**ASSIGNED TASK A:** Repeat the records line for line, from their first line through the line that contains "morati biti u prostoru boksova na utrkama.", and leave the pictures out of your answer.

**TEXT EXCERPT:**
+++++
Without individuals to pick up, reshape, and share them, ideas lie fallow, their fecundity preserved but unused. Just as individuals serve ideas in spanning across time and in reaching a wider audience, institutions, or organizations, allow the impact of individuals to go beyond what would normally be possible with the scant years of life we are given. Institutions can both amplify the effect of an individual and provide continuity of vision and influence well beyond that individual’s lifetime. In this respect, institutions can tie together individuals over great time and distance, allowing for this essential connection that lies at the heart of an intellectual movement.
As Richard notes, the Institute for Humane Studies sponsored the South Royalton Conference. Without significant institutional support, the conference might never have occurred. Because of the conference, connections between and among individuals were formed and, over time, flourished. With those connections came deeper understandings and a gradual expansion of the ideas at the core of the intellectual movement. Austrian economics was reborn in the wake of the South Royalton Conference and Hayek’s 1974 Nobel because ideas, individuals, and institutions came together. Austrian economics has enjoyed relative success over the last fifty years because it has, for much of that time, been both a scientific research program and a vibrant intellectual movement.
I found myself ill-at-ease upon completing Richard’s truly lovely retrospective essay because I wonder whether the same institutional structures are in place that had been for much of the past fifty years, during which the Austrian school has experienced a rebirth and resurgence. Richard’s reference to the students and early professionals gathered in Vermont back in 1974 as a “remnant” is, I suspect, a nod to the famous essay “Isaiah’s Job” by Albert Jay Nock (Nock 1936). In that essay, Nock cautions his audience not to judge success by whether they achieve popular success or acceptance. “The masses” will neither understand nor have the personal fortitude to accept a difficult or important lesson. Better, argues Nock, to live one’s own life according to said principles, rightly understood, and, if one is to reach and influence anyone else, it will be those among the remnant. The remnant, by necessity, must be a small minority of all people.
+++++
**ASSIGNED TASK B:** Carry on the passage about the revival of Austrian economics from the point where it stops.

**EXTRACTED ENTRIES:**
+++++
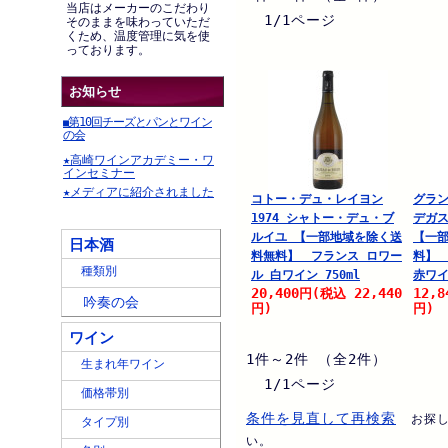
当店はメーカーのこだわり
1/1ページ
そのままを味わっていただ
くため、温度管理に気を使
っております。
お知らせ
第10回チーズとパンとワイン
■
の会
★高崎ワインアカデミー・ワ
インセミナー
★メディアに紹介されました
コトー・デュ・レイヨン
グラン
1974 シャトー・デュ・ブ
デガ
ルイユ 【一部地域を除く送
【一
日本酒
料無料】 フランス ロワー
料】 
種類別
ル 白ワイン 750ml
赤ワイ
20,400
22,440
12,8
円
(税込
吟奏の会
円)
円)
ワイン
1件～2件 （全2件）
生まれ年ワイン
1/1ページ
価格帯別
条件を見直して再検索
お探
タイプ別
い。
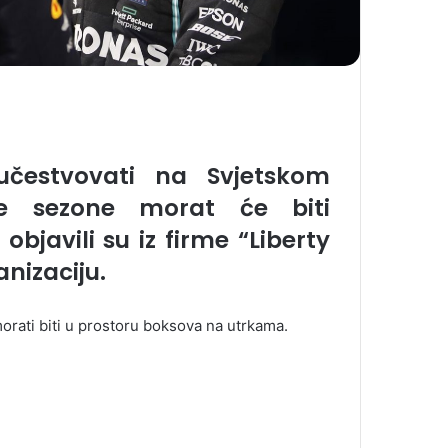
učestvovati na Svjetskom
će sezone morat će biti
objavili su iz firme “Liberty
nizaciju.
morati biti u prostoru boksova na utrkama.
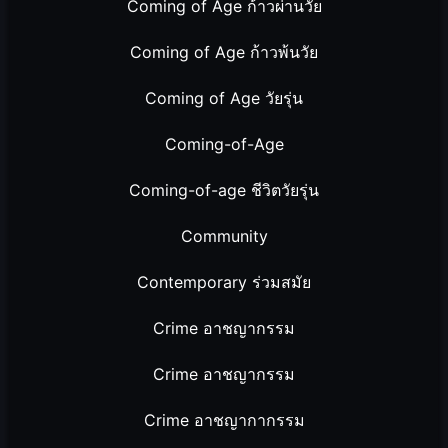
Coming of Age ก้าวผ่านวัย
Coming of Age ก้าวพ้นวัย
Coming of Age วัยรุ่น
Coming-of-Age
Coming-of-age ชีวิตวัยรุ่น
Community
Contemporary ร่วมสมัย
Crime อาชญากรรม
Crime อาชญากรรม
Crime อาชญากากรรม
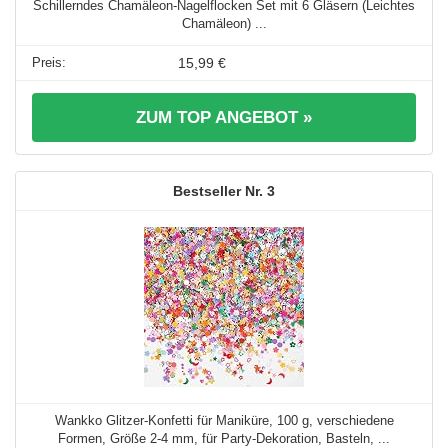
Schillerndes Chamäleon-Nagelflocken Set mit 6 Gläsern (Leichtes
Chamäleon) ...
15,99 €
ZUM TOP ANGEBOT »
3
Wankko Glitzer-Konfetti für Maniküre, 100 g, verschiedene
Formen, Größe 2-4 mm, für Party-Dekoration, Basteln, ...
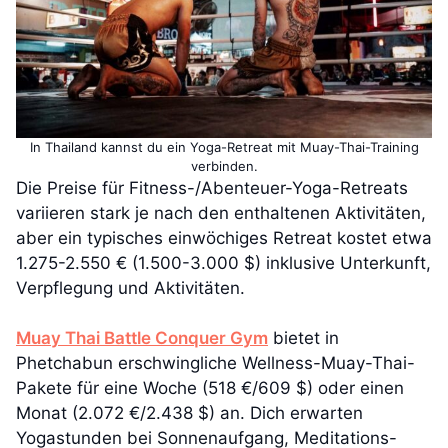
In Thailand kannst du ein Yoga-Retreat mit Muay-Thai-Training
verbinden.
Die Preise für Fitness-/Abenteuer-Yoga-Retreats
variieren stark je nach den enthaltenen Aktivitäten,
aber ein typisches einwöchiges Retreat kostet etwa
1.275-2.550 € (1.500-3.000 $) inklusive Unterkunft,
Verpflegung und Aktivitäten.
Muay Thai Battle Conquer Gym
bietet in
Phetchabun erschwingliche Wellness-Muay-Thai-
Pakete für eine Woche (518 €/609 $) oder einen
Monat (2.072 €/2.438 $) an. Dich erwarten
Yogastunden bei Sonnenaufgang, Meditations-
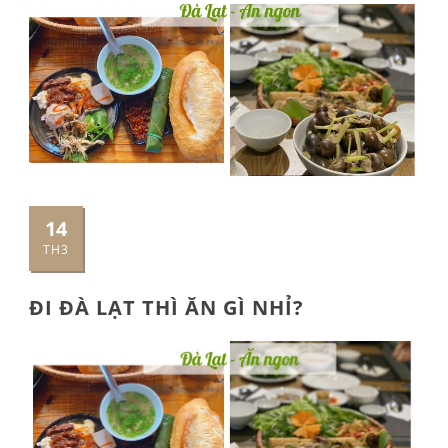
14
TH3
ĐI ĐÀ LẠT THÌ ĂN GÌ NHỈ?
+++++
**EXERCISE OUTPUT A:**
当店はメーカーのこだわり
1/1ページ
そのままを味わっていただ
くため、温度管理に気を使
っております。
お知らせ
第10回チーズとパンとワイン
■
の会
★高崎ワインアカデミー・ワ
インセミナー
★メディアに紹介されました
コトー・デュ・レイヨン
グラン
1974 シャトー・デュ・ブ
デガ
ルイユ 【一部地域を除く送
【一
日本酒
料無料】 フランス ロワー
料】 
種類別
ル 白ワイン 750ml
赤ワイ
20,400
22,440
12,8
円
(税込
吟奏の会
円)
円)
ワイン
1件～2件 （全2件）
生まれ年ワイン
1/1ページ
価格帯別
条件を見直して再検索
お探
タイプ別
い。
učestvovati na Svjetskom
će sezone morat će biti
objavili su iz firme “Liberty
nizaciju.
morati biti u prostoru boksova na utrkama.

**EXERCISE OUTPUT B:**
Where Nock’s essay has always sat awkwardly with me is his insistence that “the remnant will find you.” (Nock 1936, 646) Simply, I remain skeptical that Nock is correct in asserting that the remnant will manage to hear the message and find their way. But even if I concede that Nock is right about discovering ideas and finding their way to their “prophets,” I’m left wondering what we do with the remnant who have identified themselves. Do we have the institutional structures today to connect and bind together those individuals into a thriving intellectual movement?
I do not in any way begrudge Richard’s characterization of those motley individuals fifty years ago as part of the remnant; indeed they were a crucial part of a faithful remnant. What gives me unease about the current state of affairs is what we are doing to reach the remnant in our society today and what that remnant will find waiting for it beyond these bare ideas. Both the South Royalton Conference and Hayek’s Nobel sparked a renewed interest in the ideas of Austrian economics, but it was the efforts of individuals and institutions that turned those interested people into students, students into scholars, and scholars into educators.
Works Cited
Boettke, Peter J. 2012. Living Economics: Yesterday, Today, and Tomorrow. The Independent Institute: Oakland, CA.
Nock, Albert J. 1936. “Isaiah’s Job.” The Atlantic. Vol 157, No 6. June 1936, 641-649.
Polanyi, M. 1962. “The Republic of science.” Minerva, 1, 54–73.